4)- Face ao acontecido, começaram a acorrer ao local várias pessoas, e entre elas, Manuel Malta, o qual na rua, à porta do tal café, tecia alguns comentários à morte que acabara de ocorrer, nomeadamente que o mal tinha sido da GNR por não lhe terem conseguido tirar a pistola, face ao que o arguido que se encontrava sem os presentes saberem, a cerca de 10 metros num beco, se lhe dirigiu, dizendo "está aqui a pistola, anda tirar- ma, ainda cá estão seis... a ti trago-te vontade... não vais para casa." 5)- Tais palavras provocaram no Manuel Malta e nos que ouviram tais palavras o justo receio de que o arguido o quisesse matar, alvejando-o com algum disparo que lhe tirasse a vida, ou lhe viesse a causar lesões físicas graves, pelo que, de imediato e a solicitação de um dos presentes, se refugiou no café, e no interior da casa-de-banho do mesmo, local de onde apenas saiu passado algum tempo, devidamente acompanhado de outra pessoa, quando o arguido já ali não se encontrava, o qual se veio a pôr em fuga.
6)- A arma utilizada pelo arguido não estava registada nem manifestada.

§ **Lista de exercícios**
• a. No excerto sobre a ameaça com a pistola, onde estava o arguido quando se dirigiu a Manuel Malta?
• b. Prossiga o excerto sobre a ameaça com a pistola a partir da sua última frase.

§ **Material fornecido**

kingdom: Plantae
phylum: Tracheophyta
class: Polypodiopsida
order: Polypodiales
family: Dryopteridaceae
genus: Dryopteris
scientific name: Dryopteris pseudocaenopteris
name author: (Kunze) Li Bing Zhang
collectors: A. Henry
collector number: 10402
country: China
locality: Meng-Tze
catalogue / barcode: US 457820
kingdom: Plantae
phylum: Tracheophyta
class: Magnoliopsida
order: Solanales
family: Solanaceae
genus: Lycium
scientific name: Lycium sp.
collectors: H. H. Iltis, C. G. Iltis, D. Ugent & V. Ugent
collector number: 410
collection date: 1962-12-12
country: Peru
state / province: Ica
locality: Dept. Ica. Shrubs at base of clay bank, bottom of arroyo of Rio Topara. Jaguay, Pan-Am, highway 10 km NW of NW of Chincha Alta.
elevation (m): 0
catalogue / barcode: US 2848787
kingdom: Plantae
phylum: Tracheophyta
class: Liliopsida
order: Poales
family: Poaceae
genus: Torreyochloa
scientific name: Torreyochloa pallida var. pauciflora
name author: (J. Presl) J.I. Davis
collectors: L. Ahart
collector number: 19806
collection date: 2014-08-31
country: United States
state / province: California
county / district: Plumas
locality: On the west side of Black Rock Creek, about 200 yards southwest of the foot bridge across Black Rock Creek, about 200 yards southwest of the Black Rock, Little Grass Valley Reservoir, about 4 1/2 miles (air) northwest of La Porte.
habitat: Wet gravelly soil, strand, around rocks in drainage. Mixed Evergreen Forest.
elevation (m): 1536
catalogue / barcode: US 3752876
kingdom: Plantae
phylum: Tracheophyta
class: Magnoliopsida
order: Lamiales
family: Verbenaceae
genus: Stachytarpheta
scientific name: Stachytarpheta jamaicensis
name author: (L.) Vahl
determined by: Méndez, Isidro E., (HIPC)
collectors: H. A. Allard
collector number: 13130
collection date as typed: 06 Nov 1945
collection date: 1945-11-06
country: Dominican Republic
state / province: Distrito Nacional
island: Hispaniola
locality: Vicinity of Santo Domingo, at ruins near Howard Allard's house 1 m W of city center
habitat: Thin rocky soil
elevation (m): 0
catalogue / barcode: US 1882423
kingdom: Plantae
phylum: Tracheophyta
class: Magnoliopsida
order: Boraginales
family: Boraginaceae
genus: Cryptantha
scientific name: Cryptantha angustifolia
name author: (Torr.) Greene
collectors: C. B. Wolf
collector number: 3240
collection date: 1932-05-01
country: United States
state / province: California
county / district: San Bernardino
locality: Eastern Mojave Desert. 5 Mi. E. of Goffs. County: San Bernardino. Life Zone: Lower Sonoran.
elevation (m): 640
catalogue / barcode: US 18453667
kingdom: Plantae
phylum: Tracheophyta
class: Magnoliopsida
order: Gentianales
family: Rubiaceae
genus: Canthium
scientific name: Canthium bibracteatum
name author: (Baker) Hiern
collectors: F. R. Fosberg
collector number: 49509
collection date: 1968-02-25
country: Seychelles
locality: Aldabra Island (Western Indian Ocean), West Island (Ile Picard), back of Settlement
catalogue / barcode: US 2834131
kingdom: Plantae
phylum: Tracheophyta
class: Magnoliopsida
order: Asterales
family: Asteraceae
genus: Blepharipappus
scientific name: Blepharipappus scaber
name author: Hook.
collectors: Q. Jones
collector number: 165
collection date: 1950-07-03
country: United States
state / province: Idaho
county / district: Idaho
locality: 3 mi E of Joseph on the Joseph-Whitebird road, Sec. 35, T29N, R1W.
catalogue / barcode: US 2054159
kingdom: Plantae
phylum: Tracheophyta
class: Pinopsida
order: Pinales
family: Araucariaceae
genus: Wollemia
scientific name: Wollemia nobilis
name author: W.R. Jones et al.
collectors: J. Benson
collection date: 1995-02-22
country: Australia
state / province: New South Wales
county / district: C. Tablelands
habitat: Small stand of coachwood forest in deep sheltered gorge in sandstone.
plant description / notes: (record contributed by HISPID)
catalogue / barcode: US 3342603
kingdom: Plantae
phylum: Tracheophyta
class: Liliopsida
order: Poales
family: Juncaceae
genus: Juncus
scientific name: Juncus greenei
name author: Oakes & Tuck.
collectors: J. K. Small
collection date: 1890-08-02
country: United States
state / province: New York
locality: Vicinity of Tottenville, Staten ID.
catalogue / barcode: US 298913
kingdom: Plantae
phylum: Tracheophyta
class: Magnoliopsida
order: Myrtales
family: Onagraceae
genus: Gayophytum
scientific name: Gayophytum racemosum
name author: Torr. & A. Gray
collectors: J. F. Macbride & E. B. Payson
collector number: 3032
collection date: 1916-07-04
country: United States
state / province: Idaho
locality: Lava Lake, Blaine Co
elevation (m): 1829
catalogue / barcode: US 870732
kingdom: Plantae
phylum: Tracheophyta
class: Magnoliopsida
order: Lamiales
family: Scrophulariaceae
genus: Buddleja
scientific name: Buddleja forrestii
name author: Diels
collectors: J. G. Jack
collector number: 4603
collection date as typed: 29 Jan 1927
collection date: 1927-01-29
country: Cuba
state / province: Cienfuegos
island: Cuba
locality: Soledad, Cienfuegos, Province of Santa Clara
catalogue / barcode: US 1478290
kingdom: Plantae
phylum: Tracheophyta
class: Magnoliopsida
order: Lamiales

§ **Respostas**
• a. A cerca de 10 metros, num beco.

• b.
7)- O arguido agiu sempre voluntária, livre e conscientemente, disparou a arma na direcção da vítima João Xavier, com o propósito de lhe tirar a vida, objectivo este que foi de imediato alcançado, bem sabendo que não lhe eram permitidas tais condutas, e que não podia por lei ter na sua posse e utilizar a arma e, muito menos ainda, fazer uso da mesma nas condições descritas nos autos, e dirigiu ao Manuel Malta as expressões acima descritas que lhe causaram medo e inquietação de que algo idêntico lhe viesse a acontecer, disparando contra si.
8)- O arguido e o falecido eram vizinhos e amigos e a única questão que se havia suscitado entre eles era a água da máquina que estava resolvida.
9)- O arguido é de humilde condição social, era pastor, pastoreando rebanhos ao ganho, vivia com a esposa e um filho.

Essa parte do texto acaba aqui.